Error when attempting to add maintenance exclusion to GKE cluster - kubernetes

When attempting to add a maintenance exclusion to my GKE cluster to prevent minor upgrades to the control and data layer between 1/25/23 and 4/30/23, I receive the following error:
gcloud container clusters update <my-cluster-name> \
--add-maintenance-exclusion-name suspend_upgrades_past_eol \
--add-maintenance-exclusion-start 2023-01-25T00:00:00-05:00 \
--add-maintenance-exclusion-end 2023-04-30T23:59:59-05:00 \
--add-maintenance-exclusion-scope no_minor_or_node_upgrades
ERROR: (gcloud.container.clusters.update) ResponseError: code=400, message=MaintenancePolicy.maintenanceExclusions["suspend_upgrades_past_eol"].endTime needs to be before minor version 1.21 end of life: (2023-1). See release schedule at https://cloud.google.com/kubernetes-engine/docs/release-schedule.
According to an email I received from GCP, maintenance exclusions for GKE clusters running 1.21 should be able to create maintenance exclusions up to April 30th 2023. I believe my command should've been valid especially considering I got it directly from the GCP email I received.

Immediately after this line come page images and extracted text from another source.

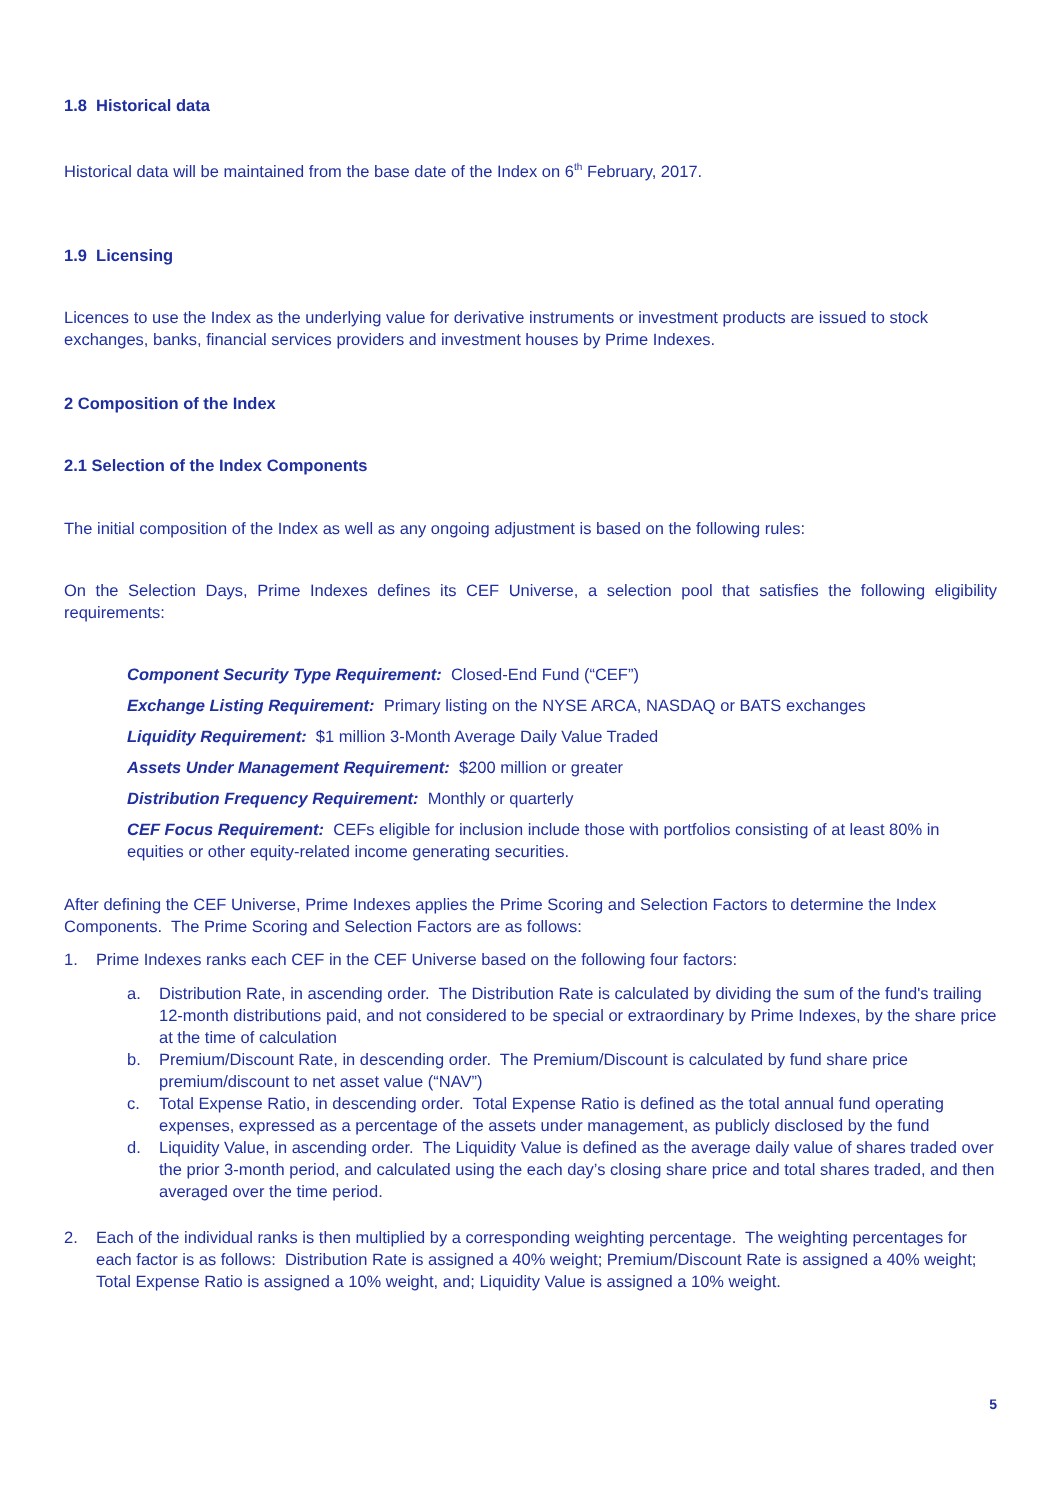1.8 Historical data
Historical data will be maintained from the base date of the Index on 6<sup>th</sup> February, 2017.
1.9 Licensing
Licences to use the Index as the underlying value for derivative instruments or investment products are issued to stock exchanges, banks, financial services providers and investment houses by Prime Indexes.
2 Composition of the Index
2.1 Selection of the Index Components
The initial composition of the Index as well as any ongoing adjustment is based on the following rules:
On the Selection Days, Prime Indexes defines its CEF Universe, a selection pool that satisfies the following eligibility requirements:
Component Security Type Requirement: Closed-End Fund (“CEF”)
Exchange Listing Requirement: Primary listing on the NYSE ARCA, NASDAQ or BATS exchanges
Liquidity Requirement: $1 million 3-Month Average Daily Value Traded
Assets Under Management Requirement: $200 million or greater
Distribution Frequency Requirement: Monthly or quarterly
CEF Focus Requirement: CEFs eligible for inclusion include those with portfolios consisting of at least 80% in equities or other equity-related income generating securities.
After defining the CEF Universe, Prime Indexes applies the Prime Scoring and Selection Factors to determine the Index Components. The Prime Scoring and Selection Factors are as follows:
1. Prime Indexes ranks each CEF in the CEF Universe based on the following four factors:
a. Distribution Rate, in ascending order. The Distribution Rate is calculated by dividing the sum of the fund's trailing 12-month distributions paid, and not considered to be special or extraordinary by Prime Indexes, by the share price at the time of calculation
b. Premium/Discount Rate, in descending order. The Premium/Discount is calculated by fund share price premium/discount to net asset value (“NAV”)
c. Total Expense Ratio, in descending order. Total Expense Ratio is defined as the total annual fund operating expenses, expressed as a percentage of the assets under management, as publicly disclosed by the fund
d. Liquidity Value, in ascending order. The Liquidity Value is defined as the average daily value of shares traded over the prior 3-month period, and calculated using the each day’s closing share price and total shares traded, and then averaged over the time period.
2. Each of the individual ranks is then multiplied by a corresponding weighting percentage. The weighting percentages for each factor is as follows: Distribution Rate is assigned a 40% weight; Premium/Discount Rate is assigned a 40% weight; Total Expense Ratio is assigned a 10% weight, and; Liquidity Value is assigned a 10% weight.
5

I've also tried reducing the time range to 4/28/23 to no avail.
I'm running the latest version of gcloud:
Google Cloud SDK 415.0.0
alpha 2023.01.20
beta 2023.01.20
bq 2.0.84
core 2023.01.20
gsutil 5.18
Any clue on what I'm doing wrong or ideas on how to get around this are appreciated.

I belive you can do this in 2 parts:
Part 1: Set maintenance exclusion window for no updates until Feb 28th.
You can use a maintenance exclusion window to set a 30-day maintenance exclusion window which will let you push it off until Feb 28th.
Note there are 3 types of maintenance exclusion windows. 2 will still complain about can't go past the EoL date, but the 3rd will work. (the 2 that fail are the ones titled "No minor or node upgrades" and "No minor upgrades", they're the one's that can go up to 90 / up to 180 in cases where EoL(end of life) isn't a factor), the one that will work is the up to 30-days no_upgrades option.
^-- You may need to temporarily change your release channel to No Channel / Static version in order to set that option. (It's a reversible change)
Part 2: That longer than 30 day delay option that's not working today, try it again 1-27 days from now and it "might" work, you'll be able to wait 1-27 days thanks to part 1
I've heard an unconfirmed rumor of a not yet released update, of a change that could be released as soon as Feb 1st, 2023 (if not then potentially sometime before the end of Feb 28th, with early Feb being likely), which would then allow one of those 90 day no update exclusion windows to be put into place to extend the deadline for the forced update to 1.22 as far as April 30th, 2023, but that's the absolute deadline. Either way don't delay / try to update asap. (I'd also recommend you don't depend on an extension to April 30th/try to update by Feb 28th, as I could be incorrect/I don't work at Google.)
^-- O right you'll have to temporarily switch your release channel from No Channel / Static version to Stable Release channel in order to get the other 2 options.
(Side Note: It's my understanding that the whole reason for the potential/future/not yet released update I'm referring to is that this is being done as an exception. Normally forcing an auto upgrade would be a non-issue, but 1.21 -> 1.22 had some API deprecations that can cause breakage if not ready, which explains why they're making an exception to slightly extend past the end-of-life deadline of Jan 31st, 2023.)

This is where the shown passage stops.